Access--a maker of software for mobile devices--said it wants to finish creating the Linux-Palm operating system hybrid that PalmSource started when it finalized its acquisition of China MobileSoft this year.
There are more than 39 million Palm-powered devices made by Palm and more than 40 other manufacturers, including Japan's Sony and Kyocera, and South Korea's Samsung Electronics, according to company estimates.
Earlier in the day, PalmSource said it is now a founding member of the Linux Phone Standards (Lips) Forum, whose goal is to spread Linux to more mobile devices. The consortium established this week includes the likes of France Telecom/Orange, FSM Labs, Huawei, Jaluna, MontaVista Software, MIZI Research, Open Plug, Arm, Cellon and Esmertec.
Ultimately, Access said it will combine its Linux-based NetFront browser with the Palm OS version 5x--also known as Garnet. Access may even revisit the Palm OS version 6, known as Cobalt, which was not broadly licensed by PalmSource, executives have said.
In support of the transition, Palm president and CEO Ed Colligan last week issued an open letter reiterating his company's support for its namesake operating system even as the company readies its first Windows-based Treo. Palm has also extended its contract to support the Palm operating system from PalmSource until 2009.
Before it was courted by Access, the Palm spin-off had been struggling to win new licensees in the face of increased competition from Microsoft and Symbian.
The company's final quarterly report found the Sunnyvale, Calif.-based company losing 94 percent of its related party license and royalty revenues in one year, down from $1.07 million in the third quarter of 2004 to a mere $63,000 at the end of this October.

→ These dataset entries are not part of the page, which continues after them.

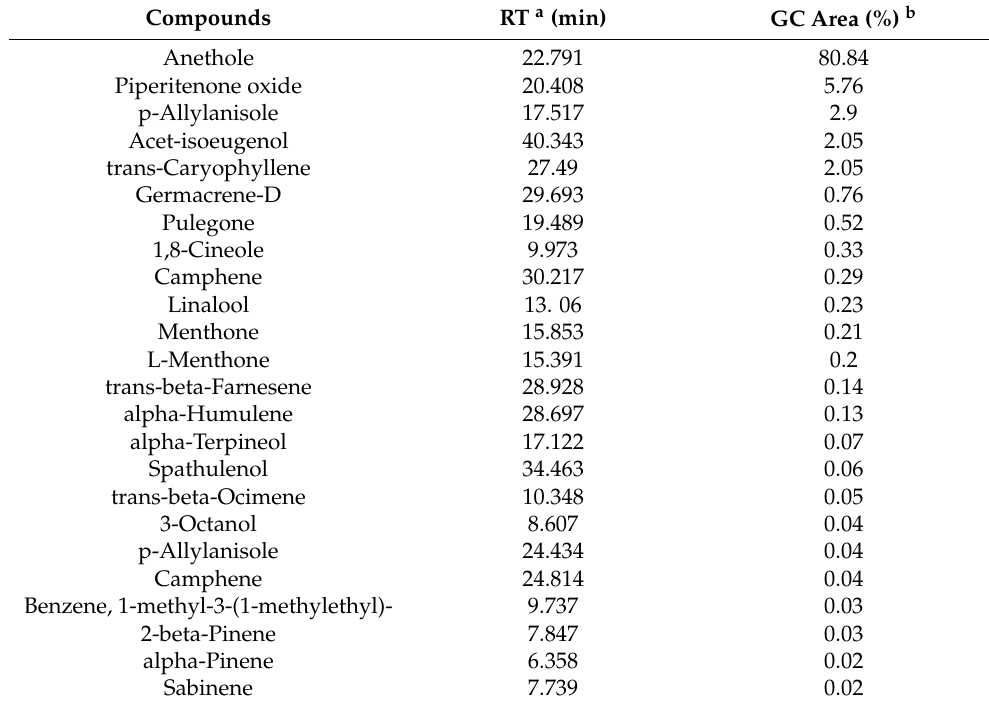
Table 1. The chemical composition of Pimpinella anisum essential oil.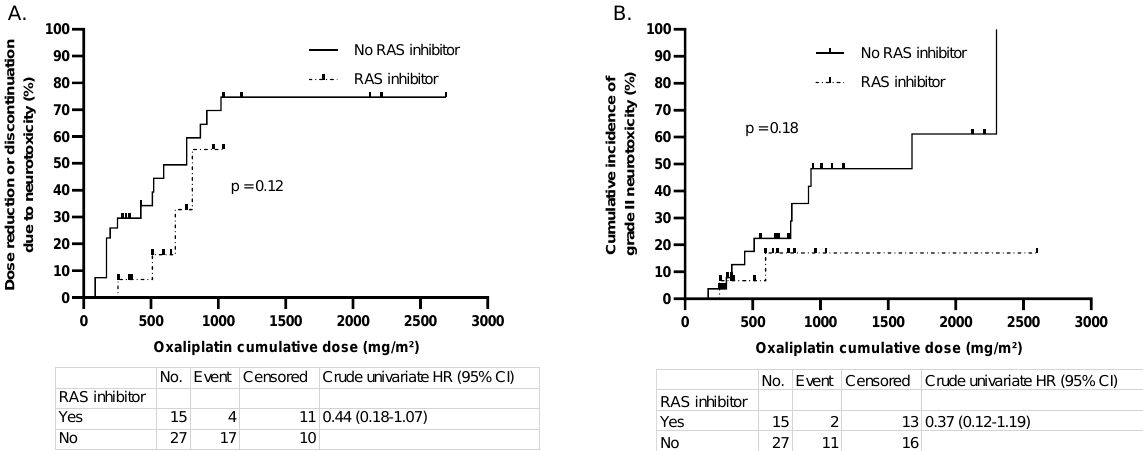
Figure 2. Kaplan–Meier curves and univariate Cox proportional hazard analysis, comparing the cumulative dose of oxaliplatin with the composite criterion of neurotoxicity ( A ) and grade 2 NCI-CTC 4.0 peripheral neuropathy ( B ). Patients who did not develop the endpoint after the completion of chemotherapy were plotted on the curves. The p -values were calculated using the log-rank test. CI: confidence interval; HR: hazard ratio; RAS: renin-angiotensin system.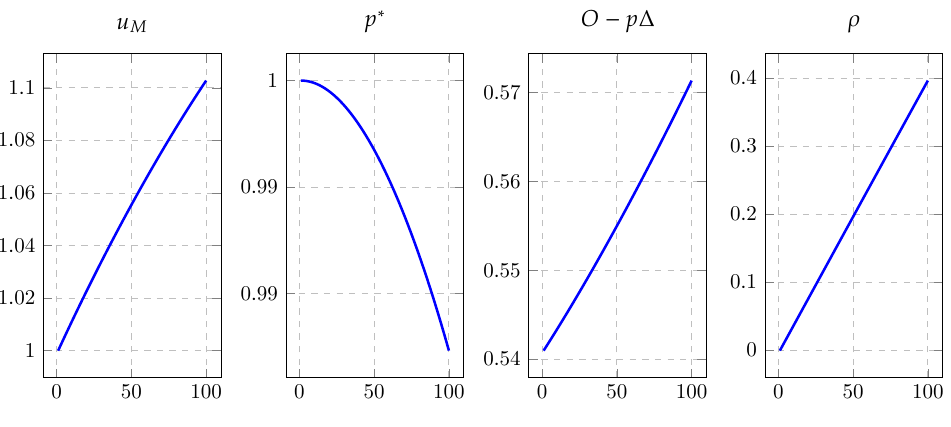
Figure 1. Equilibrium of mask shortage.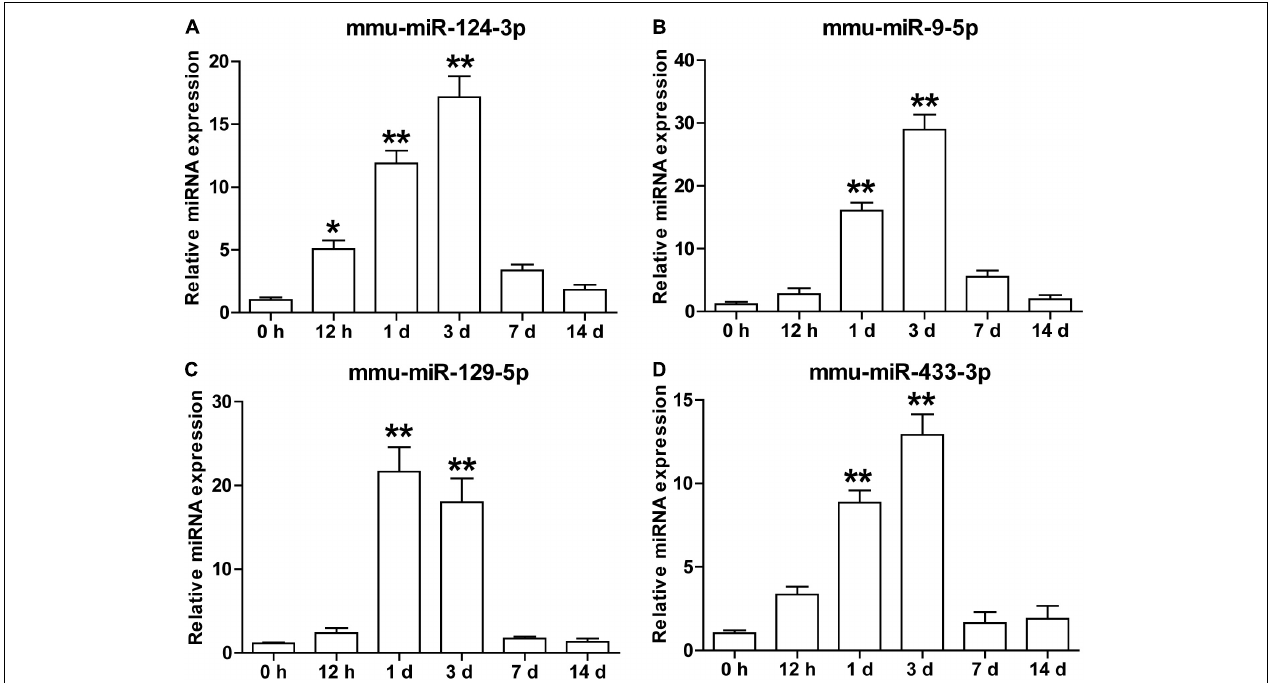
FIGURE 6 | The temporal expression of brain-specific miRNAs in the serum sEVs from the tMCAO mouse model. The levels of mmu-miR-124-3p (A) , mmu-miR-9-5p (B) , mmu-miR-129-5p (C) , and mmu-miR-433-3p (D) in mouse serum sEVs were detected by qRT-PCR at 0.5, 1, 3, 7, and 14 days after the onset of ischemia. The Ct value was normalized against mmu-miR-451. Each time point represents the mean of 3 pooled serum samples (4–6 animals per sample). Data were presented as Mean ± SEM. Statistical significance was determined by non-parametric one-way ANOVA followed by Dunn’s post-test, * p < 0.05, ** p < 0.01 vs. sham control (0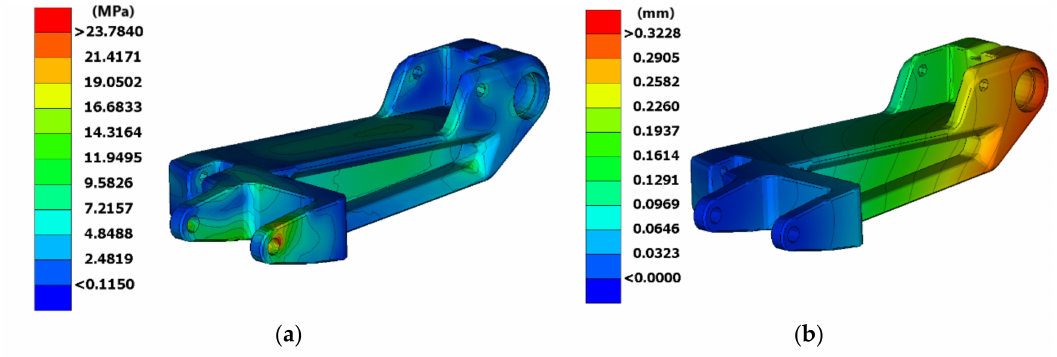
Figure 9. Stress ( a ) and displacement ( b ) results in 1st loading scenario.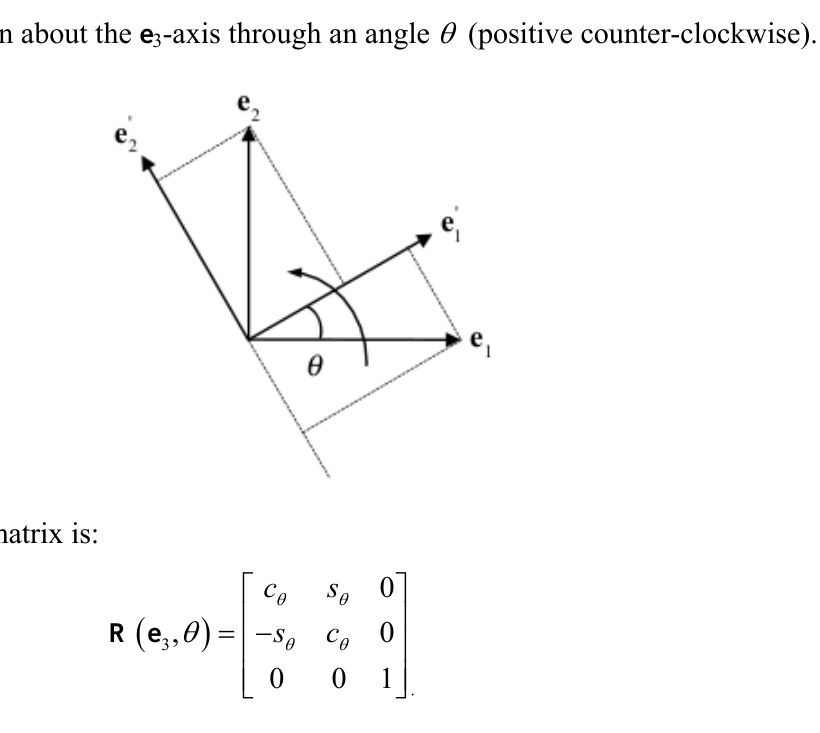
Figure 2. Rotation about the e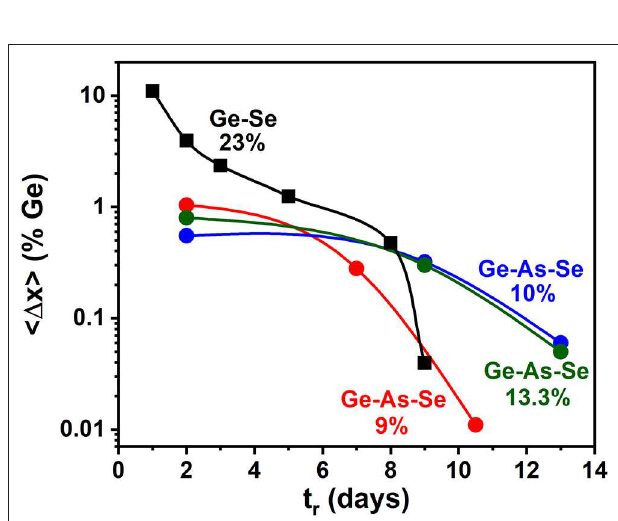
FIGURE 2 | Observed reduction in the Ge variance <1 × > Ge of the Ge x As x Se 100 − 2x glasses as a function of alloying time t r in days at indicated compositions x when probed at a 50 µ m resolution determined by the laser spot size. Glass homogeneity steadily increases as <1 × > Ge decreases by almost two orders of magnitude upon alloying the starting materials for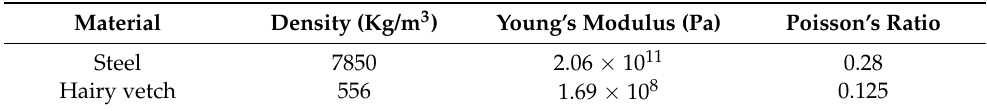
Table 2. Mechanical parameters and mutual contact factors of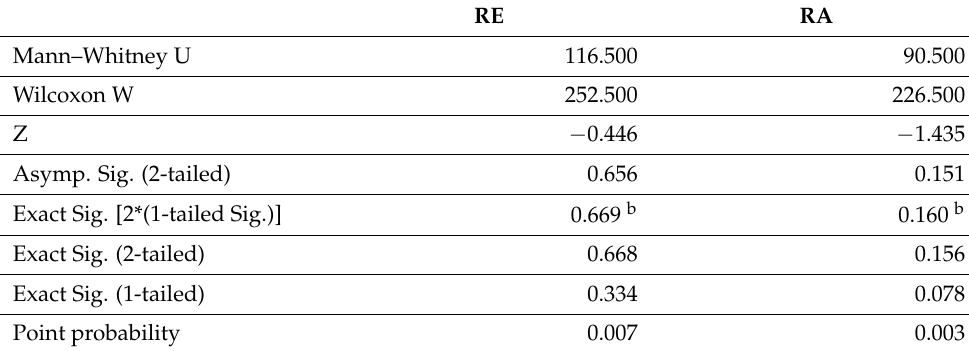
Table 2. Test Statistics a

Palm's Colligan told Computer Business Review in October that he would "probably not" have separated the operating system group had he been in charge at the time. Colligan was serving as a Handspring executive when Palm chairman Eric Benhamou split the company, with Todd Bradley heading PalmOne and David Nagel in charge of PalmSource.
In addition to Access, PalmSource was approached by other companies between late May and July. The Chicago Sun Times first reported that a mysterious company, "Company A," turned out to be Motorola. The unsolicited takeover bid of $17.25 per share failed and Motorola--unable to change its fate--has filed suit against PalmSource to get its termination fee back.